Examine each line of the data. Copy the line if it includes the word "PWBD".

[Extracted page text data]
---+---

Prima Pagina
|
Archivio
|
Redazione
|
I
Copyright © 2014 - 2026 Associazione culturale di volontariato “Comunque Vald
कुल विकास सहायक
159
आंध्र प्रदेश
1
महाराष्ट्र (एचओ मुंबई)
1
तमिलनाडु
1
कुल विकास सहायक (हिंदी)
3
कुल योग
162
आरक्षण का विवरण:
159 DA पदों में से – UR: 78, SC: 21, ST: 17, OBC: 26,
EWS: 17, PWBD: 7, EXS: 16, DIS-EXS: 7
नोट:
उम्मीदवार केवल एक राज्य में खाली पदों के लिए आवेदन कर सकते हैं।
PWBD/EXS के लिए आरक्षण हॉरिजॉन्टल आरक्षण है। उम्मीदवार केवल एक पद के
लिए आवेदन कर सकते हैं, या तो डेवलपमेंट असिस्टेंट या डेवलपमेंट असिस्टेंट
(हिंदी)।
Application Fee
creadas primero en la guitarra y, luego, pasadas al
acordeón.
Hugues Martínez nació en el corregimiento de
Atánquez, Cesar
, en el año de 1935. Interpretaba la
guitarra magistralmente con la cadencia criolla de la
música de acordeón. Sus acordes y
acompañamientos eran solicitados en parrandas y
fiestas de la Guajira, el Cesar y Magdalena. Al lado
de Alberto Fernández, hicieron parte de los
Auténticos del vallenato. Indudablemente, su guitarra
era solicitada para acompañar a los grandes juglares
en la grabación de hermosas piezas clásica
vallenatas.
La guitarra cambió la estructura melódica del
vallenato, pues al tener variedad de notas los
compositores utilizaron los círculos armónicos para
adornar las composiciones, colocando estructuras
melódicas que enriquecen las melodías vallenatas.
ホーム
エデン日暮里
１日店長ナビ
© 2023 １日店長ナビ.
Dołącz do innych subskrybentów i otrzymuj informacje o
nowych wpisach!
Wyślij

---+---

Expected answer
EWS: 17, PWBD: 7, EXS: 16, DIS-EXS: 7
PWBD/EXS के लिए आरक्षण हॉरिजॉन्टल आरक्षण है। उम्मीदवार केवल एक पद के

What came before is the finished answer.